**Exercise brief**.
Only the lines holding "down" are wanted here; copy each from the listing.

--- Input Enclosed Below ---

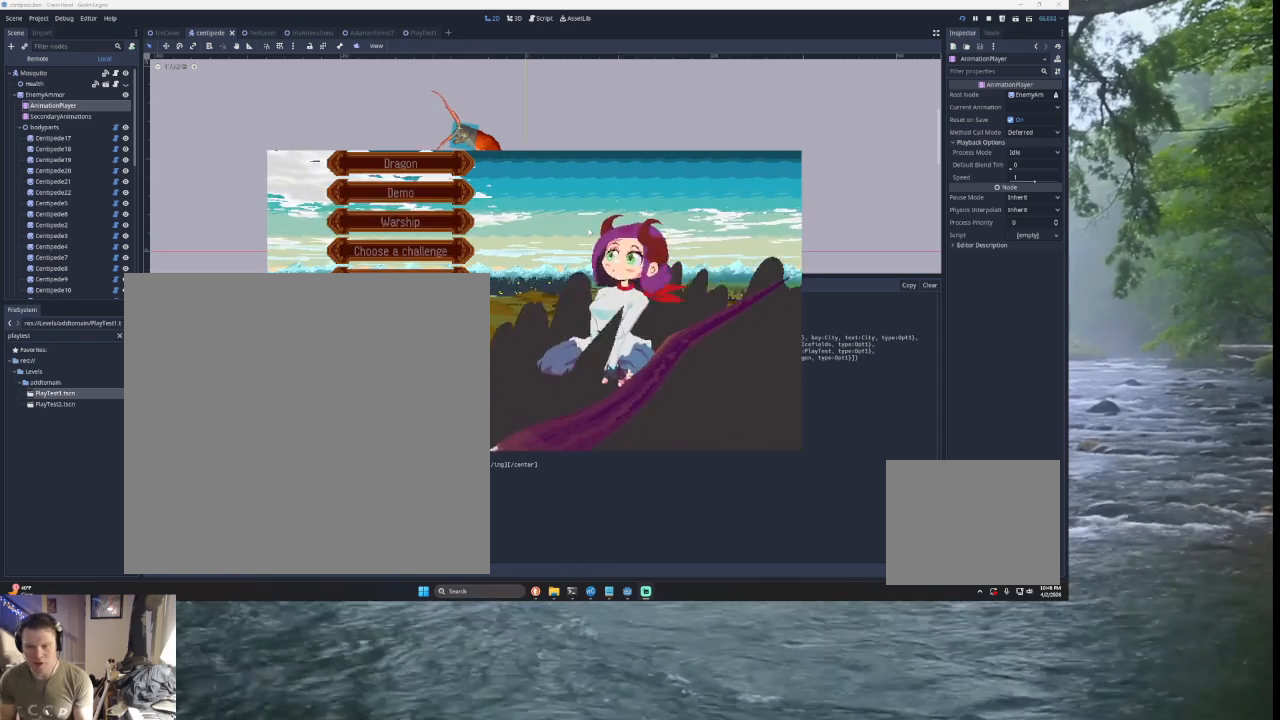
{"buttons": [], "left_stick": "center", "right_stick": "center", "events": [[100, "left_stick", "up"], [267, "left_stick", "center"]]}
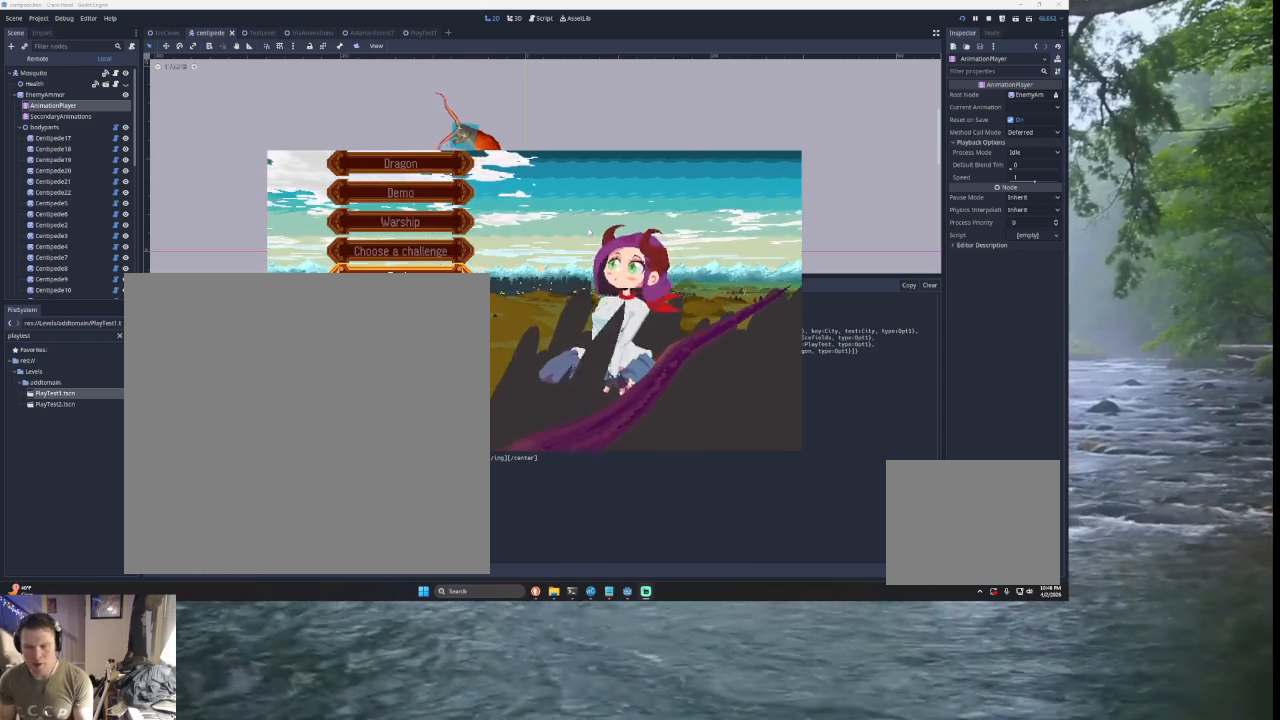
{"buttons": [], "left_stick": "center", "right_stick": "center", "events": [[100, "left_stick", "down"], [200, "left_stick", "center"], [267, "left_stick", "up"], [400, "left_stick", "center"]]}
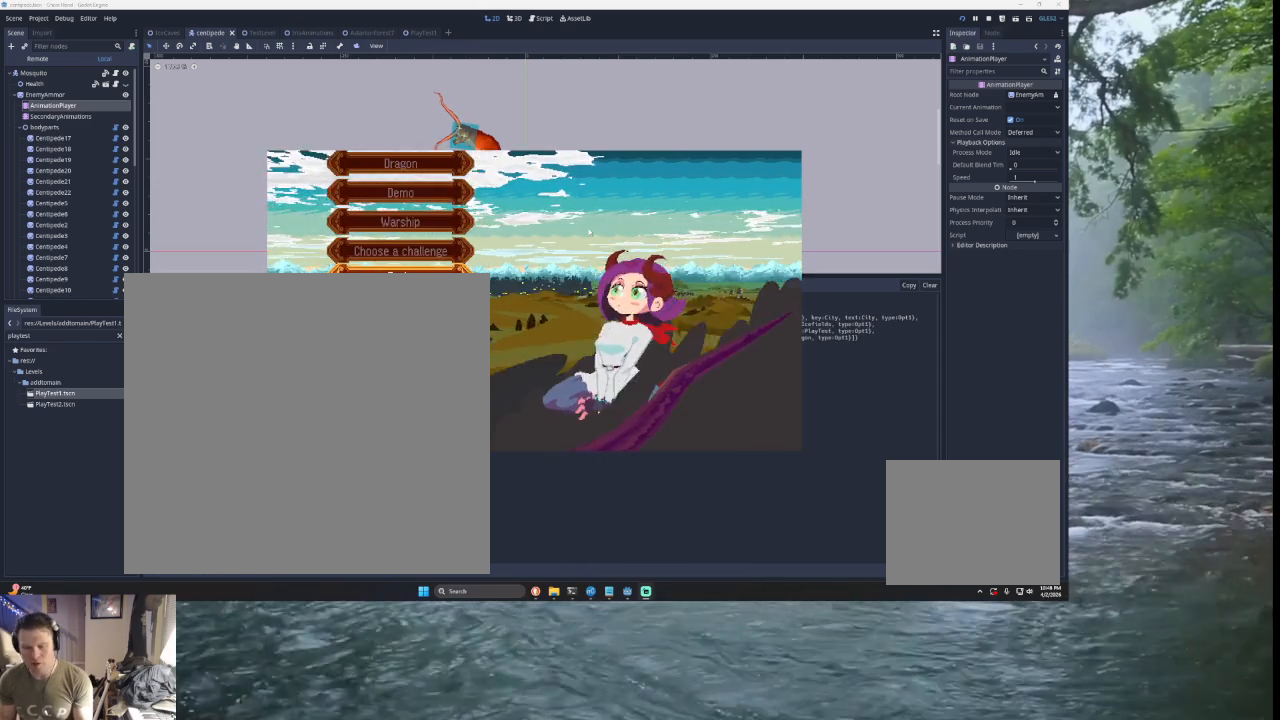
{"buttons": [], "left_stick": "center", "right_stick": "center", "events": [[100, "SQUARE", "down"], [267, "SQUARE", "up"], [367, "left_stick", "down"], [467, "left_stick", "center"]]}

--- End of Enclosed Input ---
--- Input Enclosed Below ---

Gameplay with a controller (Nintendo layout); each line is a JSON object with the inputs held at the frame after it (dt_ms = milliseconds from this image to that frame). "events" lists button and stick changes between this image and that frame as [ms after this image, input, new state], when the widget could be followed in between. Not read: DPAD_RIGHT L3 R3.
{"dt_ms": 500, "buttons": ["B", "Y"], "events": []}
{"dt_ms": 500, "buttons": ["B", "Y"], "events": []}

--- End of Enclosed Input ---

**Your solution**.
{"buttons": [], "left_stick": "center", "right_stick": "center", "events": [[100, "left_stick", "down"], [200, "left_stick", "center"], [267, "left_stick", "up"], [400, "left_stick", "center"]]}
{"buttons": [], "left_stick": "center", "right_stick": "center", "events": [[100, "SQUARE", "down"], [267, "SQUARE", "up"], [367, "left_stick", "down"], [467, "left_stick", "center"]]}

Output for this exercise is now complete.